Batılılar için Türkleri anlama rehberi
Aslında sadece Türkleri değil, “Bu topraklarda yaşayan herkesi anlama rehberi” olmalıydı. Çünkü o kadar çok birbirimize benzeriz ki. Herşeyden önce alınganızdır. Havadan nem kaparız. Sizin kişisel...
Aslında sadece Türkleri değil, “Bu topraklarda yaşayan herkesi anlama rehberi” olmalıydı. Çünkü o kadar çok birbirimize benzeriz ki.
Herşeyden önce alınganızdır. Havadan nem kaparız. Sizin kişisel olmadığını düşündüğünüz bir çok şeyi biz fena halde kendimize yönelik olarak algılarız. Siz başka birşey demek istemişsinizdir. Ama bizin algımız 7 göbek önceden işlemeye başlar. Hemen kimsenin hatırlamadığı kişi ve olaylarla bağlantı kurar, bugüne ait bir sonuç çıkartmaya uğraşırız. Genellikle de olumsuz referanslarla yola çıktığımız için maalesef olumsuz sonuçlara varırız.
Dostluklar konusunda ölümüne bağlıyızdır. O yüzden herkesi kendimiz gibi zannederiz. Sizin “Ulusal çıkarların değişmesi” dediğiniz şeye biz “İhanet” deriz. Zor topraklarda, zor iklimlerde yaşadığımız için bu bağlar bizim açımızdan çok önemlidir. Dostluk, arkadaşlık, akrabalık, komşuluk, dil, din. Hepsi çok ama çok önemlidir. Mikro ölçekte, aynı mahallede oturmak, hatta aynı takımı tutmak bile bizim bağ kurmamız için yeterlidir. En zayıf düzeyde illiyet kurduğumuz kişilerden, en üst düzeydekiler gibi bağlılık bekleriz. İlliyet için seviye önemli değildir bizlere. O yüzden terör saldırısında şehit olan bir kişi takımının bayrağı ile gömülebilir. Yadırgamayız.

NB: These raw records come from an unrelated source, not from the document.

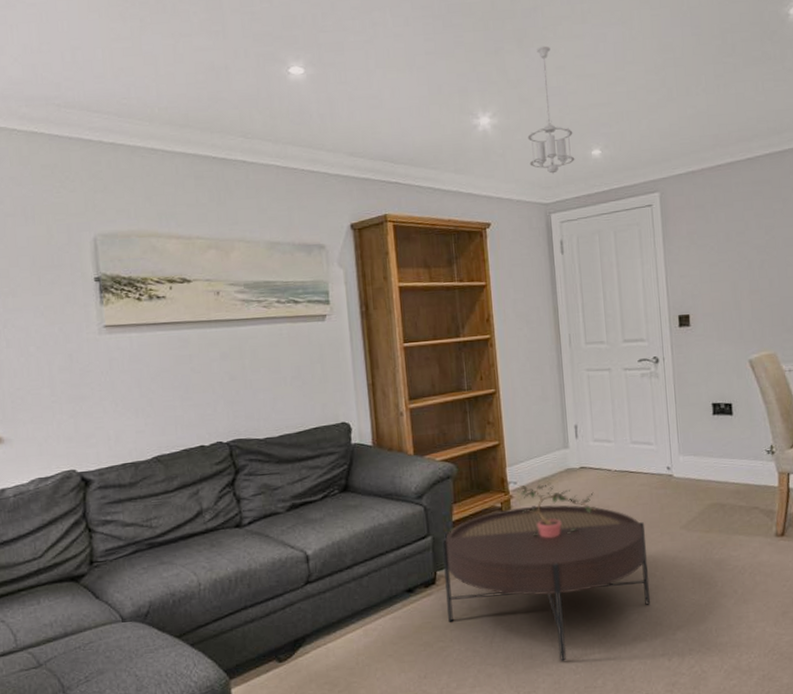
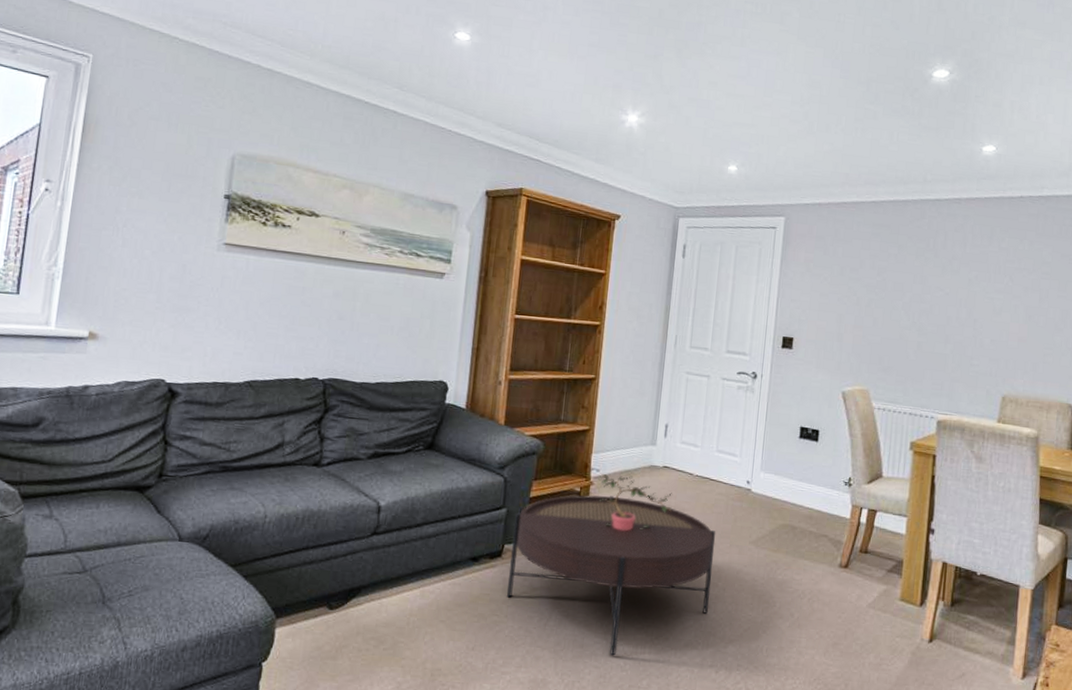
pendant light: present [527,45,575,175] -> none [668,59,714,182]

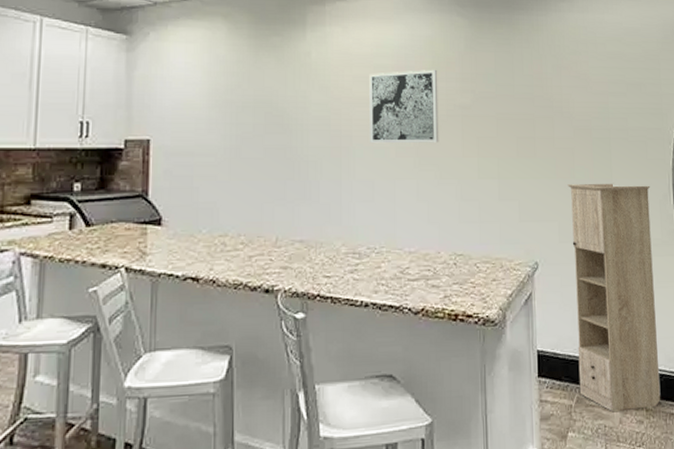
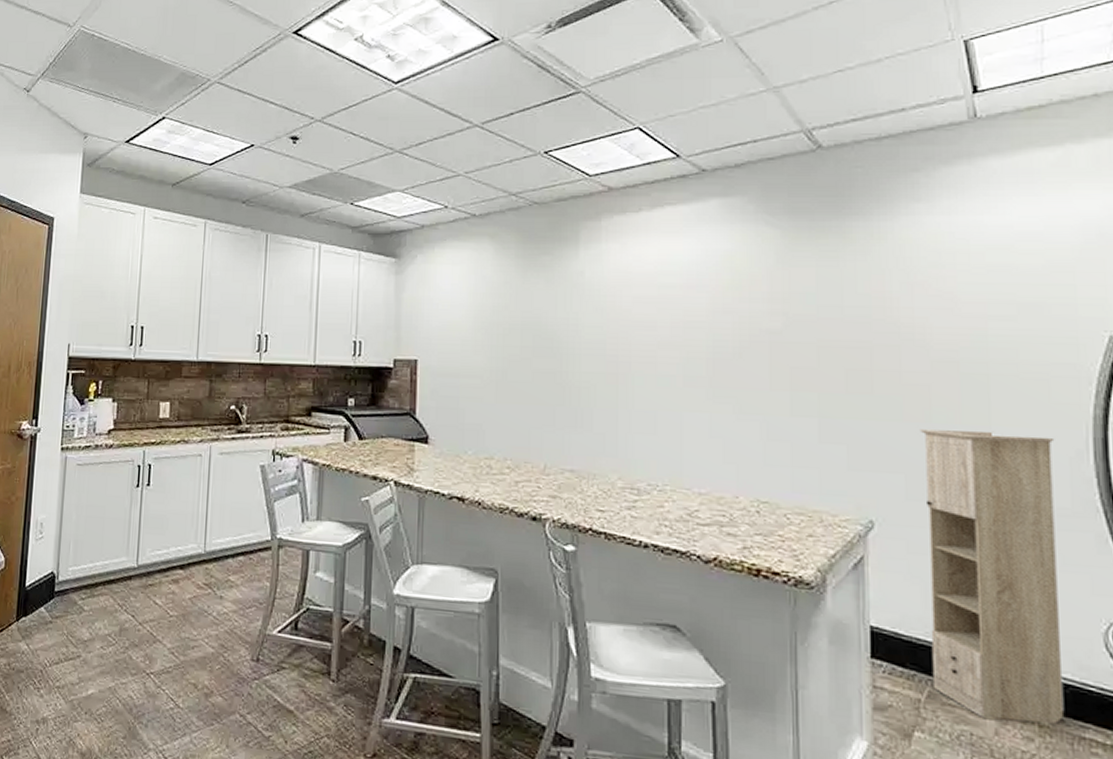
wall art: present [369,69,439,144] -> none [652,288,739,372]

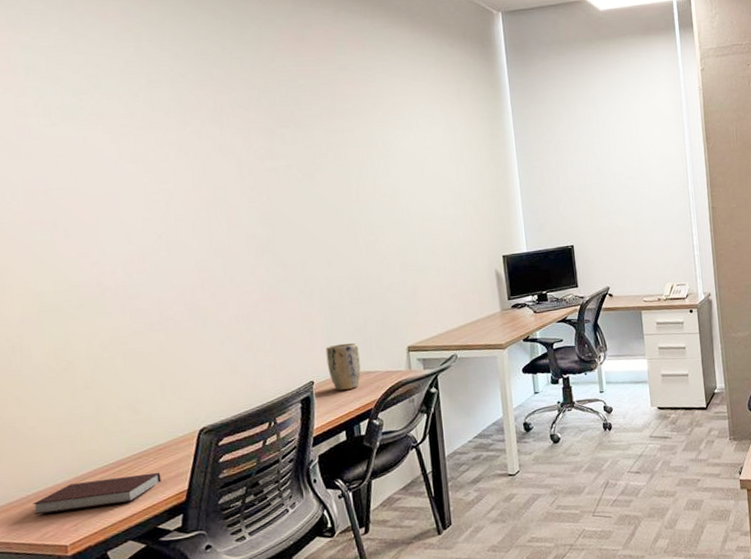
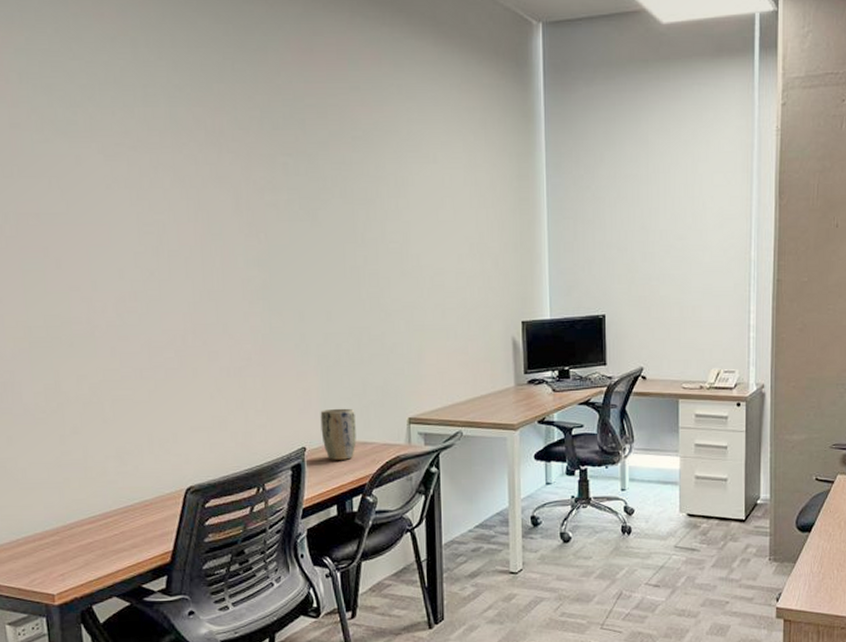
notebook: present [33,472,161,516] -> none [22,529,147,560]

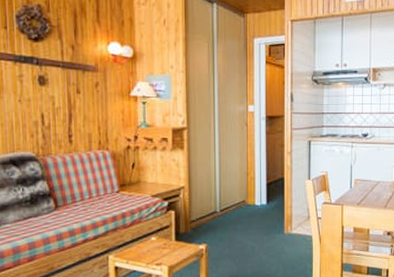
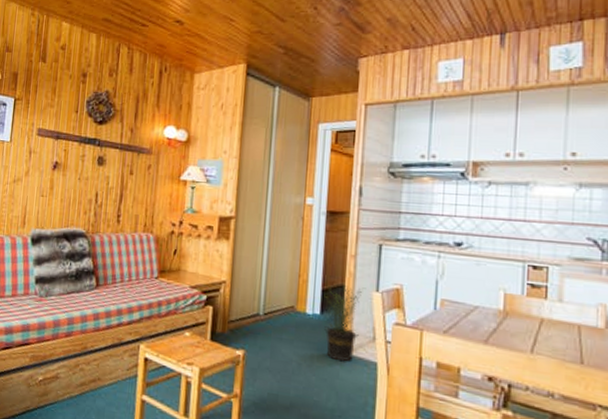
potted plant: none [267,176,301,239] -> present [323,280,366,362]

İhanet algımız farklıdır. Tuttuğu takımı değiştirmek de bir tür ihanettir bizim için. Eskiden gittiği kahvehaneye gitmemek de. Mahalleye uğramamak da, eski dostları aramamak da. Tabii ki büyük-küçük ihanetleri ayırt edebiliriz. Ama bizim için en ufaktan başlar. Dilimizde az ihanet-çok ihanet diye kavramları belirleyen kelimeler yoktur.
Kendi içimizde kavga ederiz. Hem de nasıl. Bir anda köpürür, birbirimize gireriz. Kavgada taş saymayız. Mahalle kültürümüz böyledir. Amatör mahalli liglerimizde bile kavgalar çıkar. Taraftarlar kamyon kasalarına doluşup maç izlemeye giderler. Hemen gruplaşır, bölünürüz. Ama daha büyük bir tehdit algıladığımızda ise tam tersi olur. Hemen birleşiriz. Beşiktaş ve Bursaspor taraftarları arasındaki kanlı rekabet, Dolmabahçe’de bomba patlayınca bir anda dostluğa dönüşür. Siyasi olarak bölünsek de darbe girişimi olduğunda sağcısı-solcusu tankın önüne çıkar. Tıpkı bunun gibi.